Copywriting and creating content in the Pro AV and entertainment-technology industry can be moderately diverting at times. Today, for exam
ple, I was challenged to make sense of a big slab of technical information about an immersive sound system at what appeared to have been a quite interesting avant-garde, electronic music gig in Switzerland. Chinese Football stadiums, fancy Belgian restaurants, huge festivals, go-kart tracks, art installations and super labs - I get to write about them all, and I never stop learning.
Naturally, there’s a lot of staring out of the window to accompany the thought processes, and now and again I like to go walkabout to escape the screen. Overall, though, this section of my writer’s life is never dull and if I was ever stuck with anything, there’s a veritable army of armchair copywriters out there who can help…
For all that, though, more interesting to me (as you’d expect) is the personal creative side of my pen-wielding activities. A large chunk of this has involved the publication of more than 150 songs across 15 JUMP albums that have spanned more than three decades, but recently as the muse has taken me, I’ve produced three books. The skills present in the Sound Marketing office have proved invaluable - Steph’s knowledge and understanding of design software have supported the creation of each book in turn and made possible my desire to create physical product. Much as is the case in the independent music sector, your opportunities are determined by having tangible stuff to hand.
“You write books?”
“Yep.”
“Go on then, let’s see one…”
…is much like…
“You’re in a band?”
“Yep.”
“Got a CD?”
That said, in the last couple of years, people tend to just ask if you’re on Spotify so they can get all your blood, sweat AND tears for free. I’m grateful that our demographic prefers plastic to ether…
Anyway one of my recent literary releases has been going along quite nicely. As is the case for most cottage-industry enterprises like mine, there’s a lot of promotion on social media, updating of website, a lot of trips to the post office, and a lot of chatting with people about book fairs and expanding reach. Marketing, if you will. In the Pro AV content creation role, one of the elements you’re always looking to secure is that quote where someone says something really complimentary about a product - especially someone with a trusted reputation in their field - you know the kind of thing:
‘Dave Wires, Lead Sound Engineer on Every Broadway Show Since Time Began, commented:
“This new microphone is better than the one they use to record creatures scrabbling on the ocean floor from six miles away; it’s so good I’m going to order one thousand of them, right now!”’
That kind of thing…
Anyway, this book of mine has been doing a few rounds and I’ve had some nice messages from people and some decent reviews here and there. All in all, very pleasing. Then one evening just over a week ago, I received a flurry of phone calls and messages urging me to listen to Huw Stephens’ show on BBC Radio Wales. It was being hosted by stand-in Adam Walton, who was interviewing the winner of the prestigious 2023 Carnegie Prize for Literature, Manon Steffan Ros about her winning book, The Blue Book of Nebo, which has been translated into a host of different languages and is absolutely brilliant. I’ve read it. So I know.
I duly jumped onto BBC Sounds and scrolled back a little, unprepared for what was to come.

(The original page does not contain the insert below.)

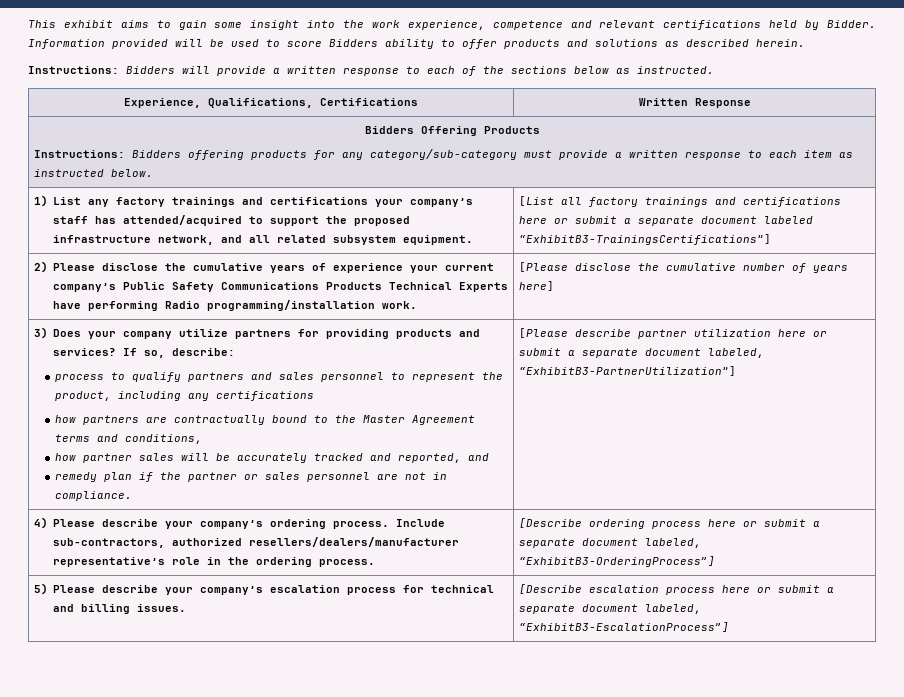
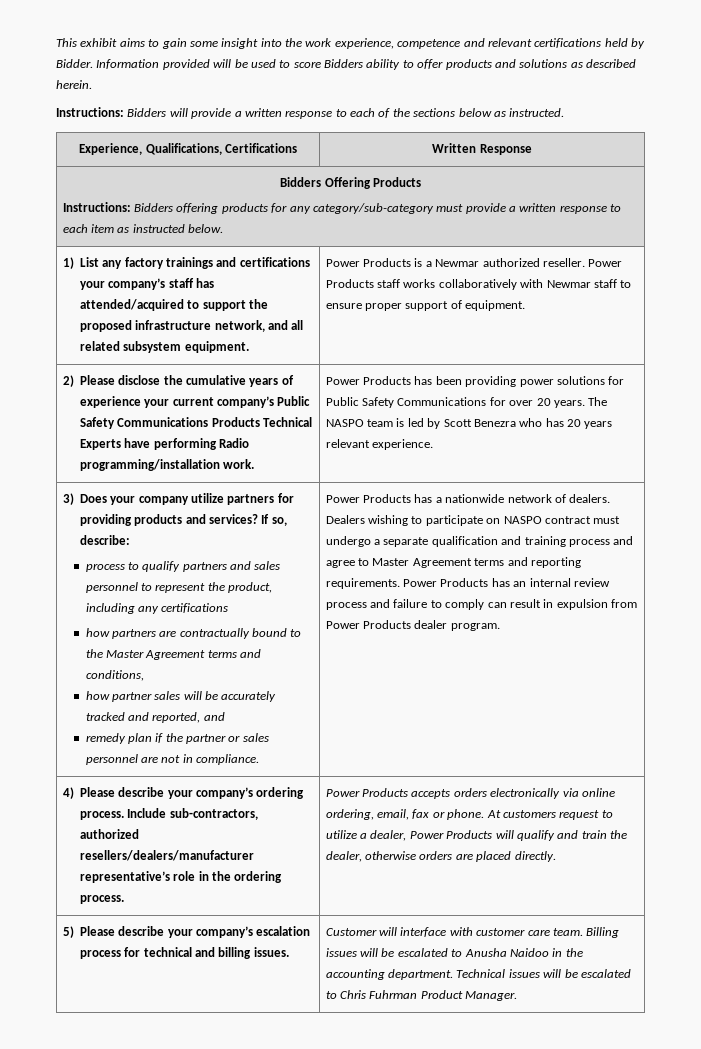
[518,196,841,207] [518,216,813,226] [518,234,771,245] [List all factory trainings and certifications here or submit a separate document labeled “ExhibitB3-TrainingsCertifications”] -> [325,258,623,267] [325,279,632,290] [325,300,526,311] Power Products is a Newmar authorized reseller. Power Products staff works collaboratively with Newmar staff to ensure proper support of equipment.
[518,262,848,273] [518,281,554,291] [Please disclose the cumulative number of years here] -> [325,376,625,387] [325,397,608,408] [325,418,613,429] [325,439,433,450] Power Products has been providing power solutions for Public Safety Communications for over 20 years. The NASPO team is led by Scott Benezra who has 20 years relevant experience.
[518,328,827,339] [518,348,764,358] [518,366,736,376] [Please describe partner utilization here or submit a separate document labeled, “ExhibitB3-PartnerUtilization”] -> [325,494,611,503] [325,515,621,526] [325,536,634,547] [325,557,581,568] [325,578,610,589] [325,599,637,610] [325,620,500,631] Power Products has a nationwide network of dealers. Dealers wishing to participate on NASPO contract must undergo a separate qualification and training process and agree to Master Agreement terms and reporting requirements. Power Products has an internal review process and failure to comply can result in expulsion from Power Products dealer program.
[518,518,820,529] [518,538,701,548] [518,556,715,567] [Describe ordering process here or submit a separate document labeled, “ExhibitB3-OrderingProcess”] -> [325,788,615,799] [325,809,613,820] [325,830,627,841] [325,851,556,862] Power Products accepts orders electronically via online ordering, email, fax or phone. At customers request to utilize a dealer, Power Products will qualify and train the dealer, otherwise orders are placed directly.
[518,584,834,595] [518,604,701,614] [518,622,729,632] [Describe escalation process here or submit a separate document labeled, “ExhibitB3-EscalationProcess”] -> [325,927,620,938] [325,948,583,957] [325,969,631,980] [325,990,518,1001] Customer will interface with customer care team. Billing issues will be escalated to Anusha Naidoo in the accounting department. Technical issues will be escalated to Chris Fuhrman Product Manager.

As a musician, there’s that moment when you first hear one of your songs on the radio. It’s almost impossible to describe. This was like that, so I’ll leave you with the transcript:
In conversation about ‘The Blue Book of Nebo’, BBC Radio Wales. July 12th 2023
Adam Walton:
“There are certain books you read, that you know are gong to live with you - are going to become part of your emotional DNA…and I’m sure that there are books like that for you, so what have you read recently that, you know, has kind of maybe shifted your perspective a little bit, or evoked a mood that is one you’ll try to recall after having finished reading the book?”
Manon Steffan Ros:
“Ah…I found a really wonderful book by a writer called John Dexter Jones. I came to him through the artist Pete Jones from Bangor. I don’t really know Pete but I’d been to see one of his exhibitions at Storiel in Bangor, and then I heard about this book. It’s called Mountain Punk and it’s basically descriptions of his walks up mountains of Eryri and it’s all non-fiction - creative non-fiction - with Pete’s paintings and it’s just so beautiful - it’s such a lovely, lovely book…it’s made me re-assess the mountains where I was brought up. I think when a book makes you do that - when it makes you look at something that’s so very familiar to you in a different way - it really made me want to go there. The way it describes silence and majesty is very under-rated - it’s a very underrated book. You know - people should buy it - it’s wonderful.”